December 22nd, 2025

Agency Yearbook - 2025 Wrapped

Article Length
4 min read
Author
Amber Bonney

2025. Mic dropped.

Insert Amber sauntering off the stage with body language that implies relief, fatigue, pride and a little bit of WTF. Thank you, the skill of this multi-dimensional look is definitely a gift.

I know I am not alone when I say 2025 has been a feral see saw between feast and famine in business, and both have their benefits and stressors. It’s felt like living inside a WhatsApp group chat called “Future Marketing”, where half the messages were “AI will save us”, the other half were “AI will destroy creativity”, and in between we were just trying to get briefs approved, pipeline consistent and people engaged and content. Somewhere amongst this chaos, The Edison Agency did what we do best:

we rewired;
we explored;
we rebelled (politely… mostly);
we prototyped new products; and
we doubled down on doing the best work possible within the sometimes ungodly restraints of time, budget, research outcomes and briefs.

This was the year of progress over perfection, not as a wanky tagline, but as a legitimate enterprise motto.
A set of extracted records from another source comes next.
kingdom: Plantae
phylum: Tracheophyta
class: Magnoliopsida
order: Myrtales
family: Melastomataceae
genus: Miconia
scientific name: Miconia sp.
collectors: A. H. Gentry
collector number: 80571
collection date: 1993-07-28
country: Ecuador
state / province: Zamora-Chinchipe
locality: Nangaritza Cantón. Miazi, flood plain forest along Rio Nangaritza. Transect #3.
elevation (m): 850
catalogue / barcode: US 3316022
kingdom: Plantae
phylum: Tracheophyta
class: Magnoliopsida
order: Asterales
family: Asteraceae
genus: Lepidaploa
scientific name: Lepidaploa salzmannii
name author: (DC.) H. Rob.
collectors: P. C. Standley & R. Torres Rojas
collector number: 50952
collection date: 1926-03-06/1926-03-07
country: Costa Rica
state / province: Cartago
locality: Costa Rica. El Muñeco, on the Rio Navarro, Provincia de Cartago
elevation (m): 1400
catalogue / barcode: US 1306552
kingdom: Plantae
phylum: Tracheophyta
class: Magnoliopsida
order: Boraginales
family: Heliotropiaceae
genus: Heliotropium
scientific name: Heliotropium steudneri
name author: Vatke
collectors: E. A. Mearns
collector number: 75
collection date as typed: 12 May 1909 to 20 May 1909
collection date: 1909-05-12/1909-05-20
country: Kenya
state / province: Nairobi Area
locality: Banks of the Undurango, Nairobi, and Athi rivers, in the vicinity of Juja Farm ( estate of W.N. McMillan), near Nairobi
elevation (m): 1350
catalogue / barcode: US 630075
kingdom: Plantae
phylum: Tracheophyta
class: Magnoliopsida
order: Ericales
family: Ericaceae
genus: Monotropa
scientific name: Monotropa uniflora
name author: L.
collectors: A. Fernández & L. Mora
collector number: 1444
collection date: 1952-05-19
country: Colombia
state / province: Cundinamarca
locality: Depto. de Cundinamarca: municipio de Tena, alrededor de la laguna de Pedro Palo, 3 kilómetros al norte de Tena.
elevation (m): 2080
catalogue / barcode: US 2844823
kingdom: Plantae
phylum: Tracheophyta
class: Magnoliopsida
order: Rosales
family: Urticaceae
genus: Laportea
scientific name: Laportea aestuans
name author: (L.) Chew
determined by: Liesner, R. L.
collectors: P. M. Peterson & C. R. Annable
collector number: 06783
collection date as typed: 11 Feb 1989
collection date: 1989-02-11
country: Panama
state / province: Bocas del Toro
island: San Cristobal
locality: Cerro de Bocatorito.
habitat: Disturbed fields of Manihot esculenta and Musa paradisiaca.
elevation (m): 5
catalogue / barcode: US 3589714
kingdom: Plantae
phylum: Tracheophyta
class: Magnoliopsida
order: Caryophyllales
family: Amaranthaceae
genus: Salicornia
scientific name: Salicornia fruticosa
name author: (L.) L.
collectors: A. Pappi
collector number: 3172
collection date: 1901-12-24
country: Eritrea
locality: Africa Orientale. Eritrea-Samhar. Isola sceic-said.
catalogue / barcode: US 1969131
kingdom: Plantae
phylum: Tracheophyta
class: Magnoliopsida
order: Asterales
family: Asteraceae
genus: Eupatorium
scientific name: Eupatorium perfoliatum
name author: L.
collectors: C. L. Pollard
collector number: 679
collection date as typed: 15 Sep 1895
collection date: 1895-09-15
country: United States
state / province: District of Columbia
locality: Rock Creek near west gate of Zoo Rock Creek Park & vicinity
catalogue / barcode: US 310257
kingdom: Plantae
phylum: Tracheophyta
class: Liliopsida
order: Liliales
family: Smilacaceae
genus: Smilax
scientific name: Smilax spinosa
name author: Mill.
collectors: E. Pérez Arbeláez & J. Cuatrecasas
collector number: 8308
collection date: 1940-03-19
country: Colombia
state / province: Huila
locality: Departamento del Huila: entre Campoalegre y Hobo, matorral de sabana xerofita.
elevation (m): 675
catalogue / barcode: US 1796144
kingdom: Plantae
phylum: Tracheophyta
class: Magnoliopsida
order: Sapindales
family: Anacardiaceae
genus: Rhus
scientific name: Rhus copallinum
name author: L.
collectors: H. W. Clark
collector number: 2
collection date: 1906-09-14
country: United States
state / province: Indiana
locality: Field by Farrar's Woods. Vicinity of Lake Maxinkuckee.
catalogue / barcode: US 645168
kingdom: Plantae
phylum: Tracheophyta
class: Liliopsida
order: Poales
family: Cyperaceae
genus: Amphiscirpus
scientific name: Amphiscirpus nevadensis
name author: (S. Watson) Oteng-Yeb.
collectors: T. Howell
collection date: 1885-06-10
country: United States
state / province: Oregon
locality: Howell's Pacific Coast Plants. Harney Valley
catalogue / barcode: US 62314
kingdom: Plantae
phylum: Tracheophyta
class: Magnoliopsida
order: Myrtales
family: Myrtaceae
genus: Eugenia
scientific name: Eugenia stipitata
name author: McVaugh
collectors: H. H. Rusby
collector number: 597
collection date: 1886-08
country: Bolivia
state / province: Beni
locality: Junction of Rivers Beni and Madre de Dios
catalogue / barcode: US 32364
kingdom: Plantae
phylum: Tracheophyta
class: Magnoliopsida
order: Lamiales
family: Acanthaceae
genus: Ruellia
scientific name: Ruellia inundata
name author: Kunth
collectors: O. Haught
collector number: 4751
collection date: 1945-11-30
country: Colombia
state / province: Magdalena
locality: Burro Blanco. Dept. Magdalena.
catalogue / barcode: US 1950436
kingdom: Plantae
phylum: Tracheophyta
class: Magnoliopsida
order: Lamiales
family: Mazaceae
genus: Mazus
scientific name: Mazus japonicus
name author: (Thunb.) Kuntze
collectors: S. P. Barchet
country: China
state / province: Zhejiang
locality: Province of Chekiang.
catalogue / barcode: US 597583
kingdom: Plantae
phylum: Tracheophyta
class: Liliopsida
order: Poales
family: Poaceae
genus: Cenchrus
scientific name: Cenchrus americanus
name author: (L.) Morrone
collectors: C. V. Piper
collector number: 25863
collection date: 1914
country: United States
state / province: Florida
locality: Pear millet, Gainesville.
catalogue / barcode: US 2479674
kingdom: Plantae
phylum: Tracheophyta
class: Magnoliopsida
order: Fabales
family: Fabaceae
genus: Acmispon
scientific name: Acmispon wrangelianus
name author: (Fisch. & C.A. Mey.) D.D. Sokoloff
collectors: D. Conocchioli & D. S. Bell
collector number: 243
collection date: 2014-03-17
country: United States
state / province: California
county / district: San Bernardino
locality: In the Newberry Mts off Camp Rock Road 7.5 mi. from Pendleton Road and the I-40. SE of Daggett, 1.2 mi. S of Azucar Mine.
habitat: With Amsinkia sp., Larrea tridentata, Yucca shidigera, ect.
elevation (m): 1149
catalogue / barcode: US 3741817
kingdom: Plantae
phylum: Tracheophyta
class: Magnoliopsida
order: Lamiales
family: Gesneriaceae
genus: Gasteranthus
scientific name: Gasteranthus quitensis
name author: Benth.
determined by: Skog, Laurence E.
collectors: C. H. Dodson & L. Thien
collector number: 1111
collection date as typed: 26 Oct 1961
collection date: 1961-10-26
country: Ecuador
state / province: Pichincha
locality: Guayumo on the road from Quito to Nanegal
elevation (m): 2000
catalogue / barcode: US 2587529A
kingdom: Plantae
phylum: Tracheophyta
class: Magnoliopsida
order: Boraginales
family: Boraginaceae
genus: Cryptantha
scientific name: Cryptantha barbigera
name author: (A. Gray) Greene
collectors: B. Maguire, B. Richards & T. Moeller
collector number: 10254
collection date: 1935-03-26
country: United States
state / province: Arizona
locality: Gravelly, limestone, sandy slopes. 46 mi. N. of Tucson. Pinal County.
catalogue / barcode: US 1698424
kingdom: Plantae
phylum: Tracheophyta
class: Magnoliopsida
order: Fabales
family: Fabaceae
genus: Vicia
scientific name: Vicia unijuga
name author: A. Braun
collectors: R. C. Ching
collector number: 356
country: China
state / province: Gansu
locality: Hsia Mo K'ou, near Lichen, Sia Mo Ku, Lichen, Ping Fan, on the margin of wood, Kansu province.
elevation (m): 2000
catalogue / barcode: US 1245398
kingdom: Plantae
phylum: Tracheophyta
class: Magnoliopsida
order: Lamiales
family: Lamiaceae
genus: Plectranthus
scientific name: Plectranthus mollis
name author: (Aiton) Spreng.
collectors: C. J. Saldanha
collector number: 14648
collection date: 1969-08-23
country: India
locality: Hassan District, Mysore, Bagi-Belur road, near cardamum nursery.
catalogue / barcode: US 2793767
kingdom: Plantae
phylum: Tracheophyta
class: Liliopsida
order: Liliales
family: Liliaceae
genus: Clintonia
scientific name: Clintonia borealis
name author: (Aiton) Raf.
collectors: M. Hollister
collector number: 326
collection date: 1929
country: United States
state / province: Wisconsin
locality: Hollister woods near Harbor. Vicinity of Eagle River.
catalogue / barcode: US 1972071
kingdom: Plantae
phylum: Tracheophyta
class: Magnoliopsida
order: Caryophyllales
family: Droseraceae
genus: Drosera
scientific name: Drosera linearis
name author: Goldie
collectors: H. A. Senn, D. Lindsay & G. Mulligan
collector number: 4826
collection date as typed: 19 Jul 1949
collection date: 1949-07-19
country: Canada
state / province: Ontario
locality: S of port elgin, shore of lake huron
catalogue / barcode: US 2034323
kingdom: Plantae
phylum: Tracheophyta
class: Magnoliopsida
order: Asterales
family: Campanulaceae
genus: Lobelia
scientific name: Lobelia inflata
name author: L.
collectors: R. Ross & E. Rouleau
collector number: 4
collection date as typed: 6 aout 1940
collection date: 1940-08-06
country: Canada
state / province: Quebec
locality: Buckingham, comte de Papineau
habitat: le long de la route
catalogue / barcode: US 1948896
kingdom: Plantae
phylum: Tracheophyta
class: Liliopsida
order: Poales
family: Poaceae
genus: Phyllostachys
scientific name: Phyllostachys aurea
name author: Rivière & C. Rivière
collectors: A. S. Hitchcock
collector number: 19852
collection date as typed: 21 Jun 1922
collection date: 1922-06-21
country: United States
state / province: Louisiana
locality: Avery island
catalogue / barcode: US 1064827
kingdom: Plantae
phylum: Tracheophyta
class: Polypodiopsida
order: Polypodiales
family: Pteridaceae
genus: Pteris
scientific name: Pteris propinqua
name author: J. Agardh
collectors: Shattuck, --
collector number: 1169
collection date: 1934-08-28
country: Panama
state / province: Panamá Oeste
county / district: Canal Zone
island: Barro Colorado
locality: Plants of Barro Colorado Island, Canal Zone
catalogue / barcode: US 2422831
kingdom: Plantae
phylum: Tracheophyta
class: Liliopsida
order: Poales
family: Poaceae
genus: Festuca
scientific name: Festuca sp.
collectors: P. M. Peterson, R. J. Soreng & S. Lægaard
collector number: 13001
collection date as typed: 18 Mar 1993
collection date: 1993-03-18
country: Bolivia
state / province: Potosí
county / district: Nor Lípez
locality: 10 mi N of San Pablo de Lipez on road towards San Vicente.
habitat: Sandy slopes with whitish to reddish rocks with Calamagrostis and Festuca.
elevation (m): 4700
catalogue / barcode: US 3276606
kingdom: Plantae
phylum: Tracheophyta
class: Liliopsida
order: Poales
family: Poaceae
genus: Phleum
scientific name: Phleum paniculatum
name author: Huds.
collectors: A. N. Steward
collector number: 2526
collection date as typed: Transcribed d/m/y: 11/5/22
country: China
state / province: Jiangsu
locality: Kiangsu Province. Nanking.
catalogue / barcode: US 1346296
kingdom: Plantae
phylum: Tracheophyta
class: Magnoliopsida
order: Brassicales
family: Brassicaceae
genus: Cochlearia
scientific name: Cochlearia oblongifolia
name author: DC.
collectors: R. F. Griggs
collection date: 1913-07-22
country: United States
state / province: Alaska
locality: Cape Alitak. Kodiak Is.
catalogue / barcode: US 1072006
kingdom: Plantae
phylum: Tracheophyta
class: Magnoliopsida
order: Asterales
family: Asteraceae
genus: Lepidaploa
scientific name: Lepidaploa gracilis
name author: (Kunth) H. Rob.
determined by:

We re-examined how we work, who we work with, and what we’re willing to say no to.  

In the middle of all that, we kept our promise to design for good – not as performative act but as a line item in our P&L. In FY25 we committed a min of 3% of our revenue to social and environmental impact, investing over $418,000 into training, advocacy, strategy and design to organisations like Fitted for Work, Next Steps Australia, Red Frogs, The Good Machine, Never Not Creative and more. That’s not charity, that’s co-building the kind of world we actually want to design for.

The paid work? Big, diverse and mostly satisfyingly complex. We pushed distinction and re-shaped meaning for brands like Kettle Chips, Bega, Dairy Farmers, Sumo Energy, Tip Top and Australis – projects that prove mainstream doesn’t have to mean mediocre, and “familiar” doesn’t have to be boring. We amped up our writing, we launched season 3 of the Bite Big Podcast (have a listen over the break and tell your friends) and there are new products on the way for 2026.

The industry took notice. Transform Awards ANZ, WORLD Design Awards, Australian Design Awards, C2 Awards… there were more nights in uncomfortable shoes than my peri-menopausal feet strictly appreciated. But every shortlist and trophy is really a thank you note to the messy, iterative, occasionally sweary process it takes to get brave work made with clients who are willing to go there with us.

Community-wise, 2025 was a year of open doors and loud rooms. We welcomed the industry into our space for AGDA VIC Open Studio, showed up in conversations like “Asking for a Friend” and Design:Impact with Grubbo, mentored, taught, judged, and generally tried to leave the ladder down for the next wave of creatives. Our Design for Good program continued to back programs like NAPCAN’s Love Bites, helping young people build respectful relationships – because resilience and respect start long before a brand brief lands on a desk.

And then there’s the invisible work: the late-night deck edits, the studio giggles, the moments where someone quietly has your back in a meeting and you think, “Ah yes, these are my people.” That’s the part no award entry can fully capture.

So how do I feel standing at the edge of 2026? A little tired, a lot grateful, and weirdly optimistic. The world is complicated. The industry is in flux. But this year proved, again, that when we combine strategic rigour, creative guts and a stubborn belief that design can and should make things better, good things happen.

Here’s to more reinvention, more impact, more unsexy brands with supercharged meaning – and more women, non-binary folk and big-hearted rebels at the decision-making tables.

Same lightning. Sharper aim. Let’s go again.

Amber Bonney

The Edison team and their DIY Christmas stockings.